▶ **Directive**: Translate this sentence from the parole passage below into Spanish: "File information indicates that Pitts was employed as a cleaner from July 2016 to August 2017 and has been working as an office clerk since August 2017."

▶ **Passage**:
[Start of section]
Prior to his conviction, he completed a Forensics Sexual Behaviour Pre-Sentence Assessment and was considered to be a high risk to reoffend sexually.
The Computerized Mental Health Intake Screening System (CoMHISS) was administered in 2015, generating a referral for additional assessment and intervention. A mental health screening was subsequently completed in 2015 that concluded Pitts will encounter “important challenges” both during incarceration and with integration into the community.
File information indicates that in August 2016, Pitts was seen by a psychologist who believed Pitts demonstrated stability in the institution and was functioning independently without sign of deterioration. He was rated as being a low priority and psychological services were not offered to Pitts. Pitts accepted this and, at the time, he was not interested in pursuing psychological counselling.
However, in July 2017, Pitts alerted staff that he was not doing well and reached out for psychological services. He has indicated that he is now interested in pursuing psychotherapy to deal with past trauma and social anxiety.
A Psychological Risk Assessment completed in September 2017 concluded that Pitts’ risk for reoffending sexually is now “well above average” in comparison with other sexual offenders and his profile is associated with a 29 per cent chance of re-offending over a three-year period following his release.
Pitts has successfully completed several programs while incarcerated. He stated that he is now in a better place to deal with his inappropriate thoughts and to recognize the cycles that play a role in his offending. He claims to be aware of the strategies he needs to implement his newly found skills and realizes the need to address his negative self-talk.
Pitts has not received any institutional charges and hasn’t had any incidents reported in his Preventative Security File. CSC describes Pitts as “a quiet and respectful inmate.”
Pitts was placed on suicide watch early in his sentence. He engaged in suicidal ideation and superficial self-harm. Presently, CSC reports that Pitts is no longer anxious and no longer has the urge to self-harm. He denies having had suicidal thoughts.
File information indicates that Pitts was employed as a cleaner from July 2016 to August 2017 and has been working as an office clerk since August 2017.
Pitts would like to be released to a Community Based Residential Facility. He indicates in his parole application that he would like to obtain full-time employment in the community, complete the Sex Offender Maintenance Program and work with a psychologist to address non-sexual offending issues. He’s stated that he’s willing to take part in any interventions that would assist him in addressing his risk factors.
The CSC recommended that day parole be denied and was not supportive of leave privileges. During the summation of Pitts’ parole officer at his hearing, she shared that a community strategy has been explored in his case. Support for his day parole was not evident and “the community did not feel at this point that (Pitts’) risk could be managed in the community."
In 2016, Pitts represented himself in an appeal which challenged the appropriateness of his sentence in relation to eight counts of conspiracy to commit sexual assault on a child. The appeal was dismissed.
[End of section]
▶ **Collected data**:
[Start of section]
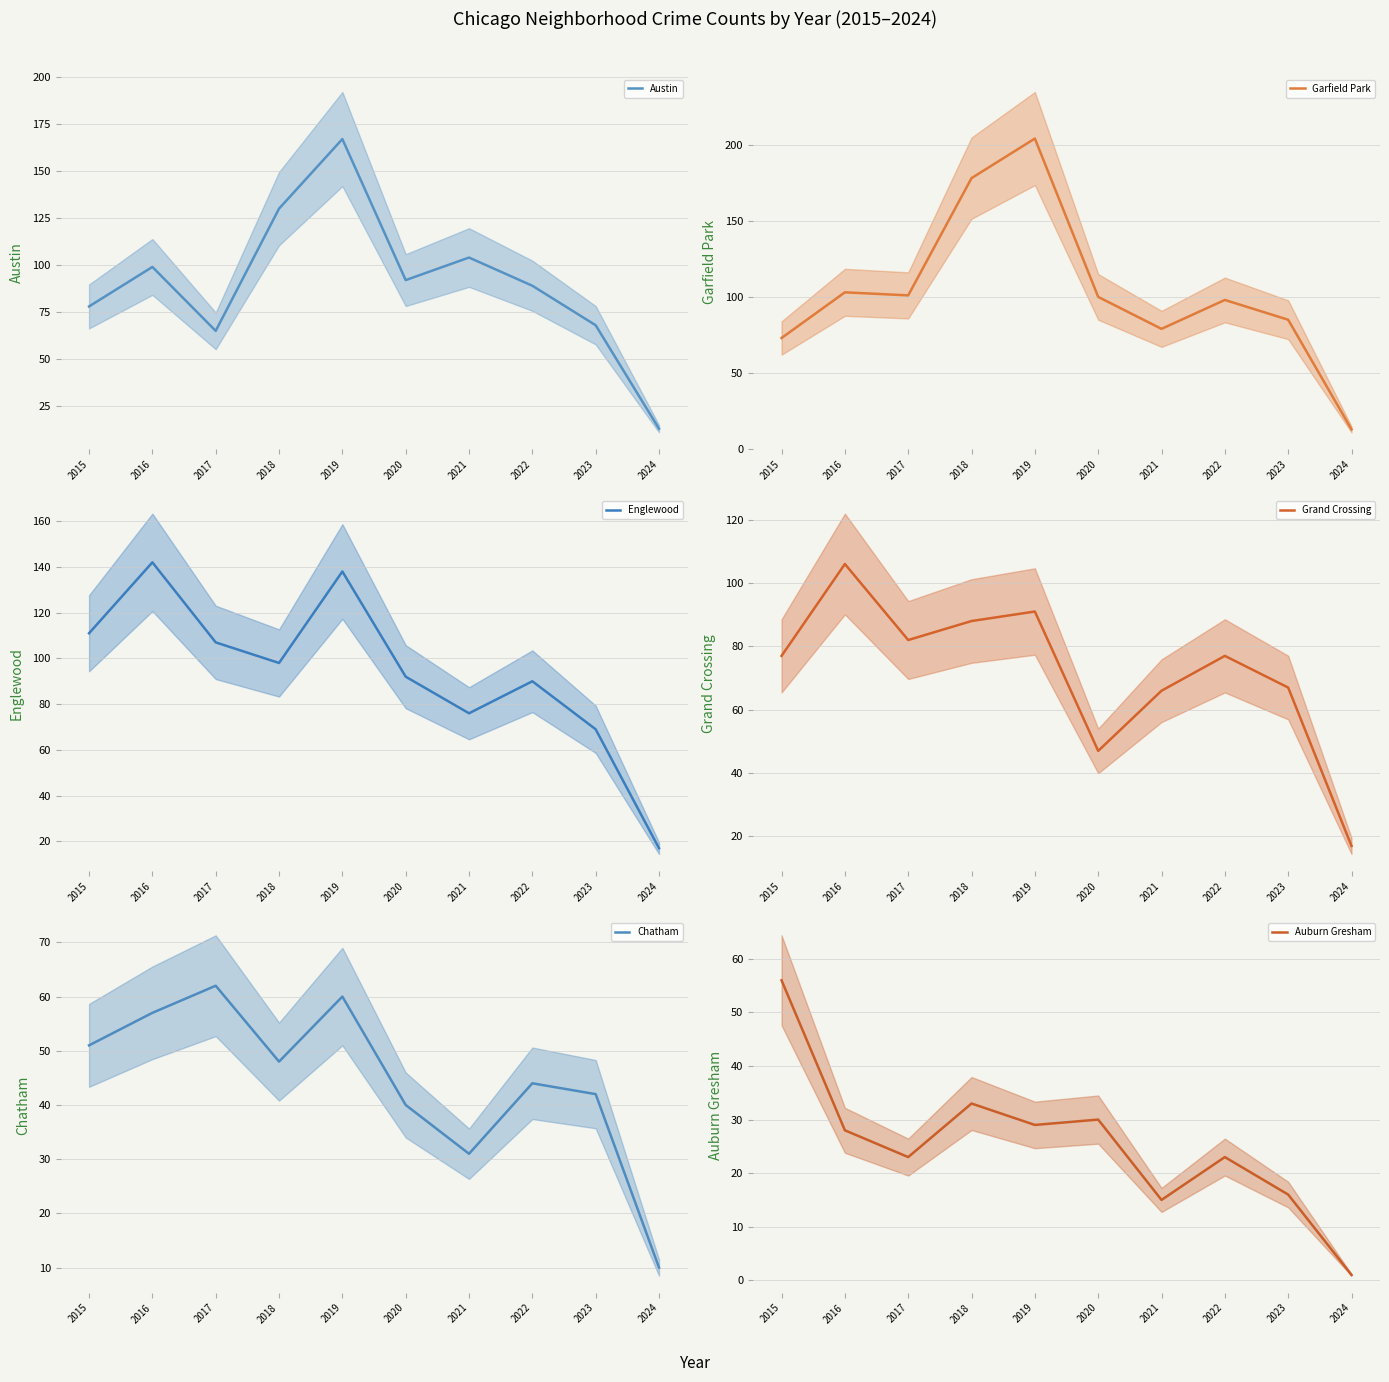

True or false: Grand Crossing has more than 0 interior local peaks.

True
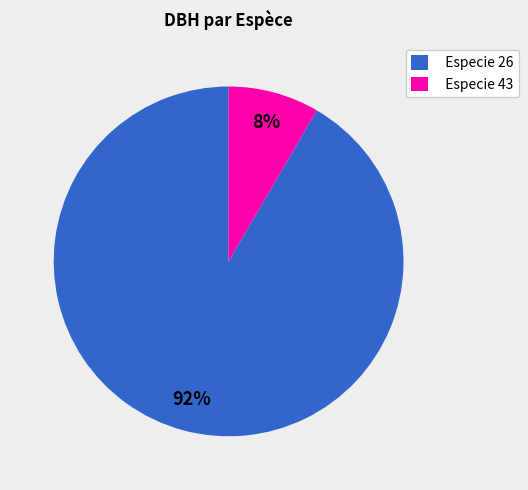

What percentage is the Especie 26 slice, to the nearest percent?

92%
[End of section]
▶ **Written response**: La información del expediente indica que Pitts trabajó como limpiador de julio de 2016 a agosto de 2017 y que desde agosto de 2017 trabaja como oficinista.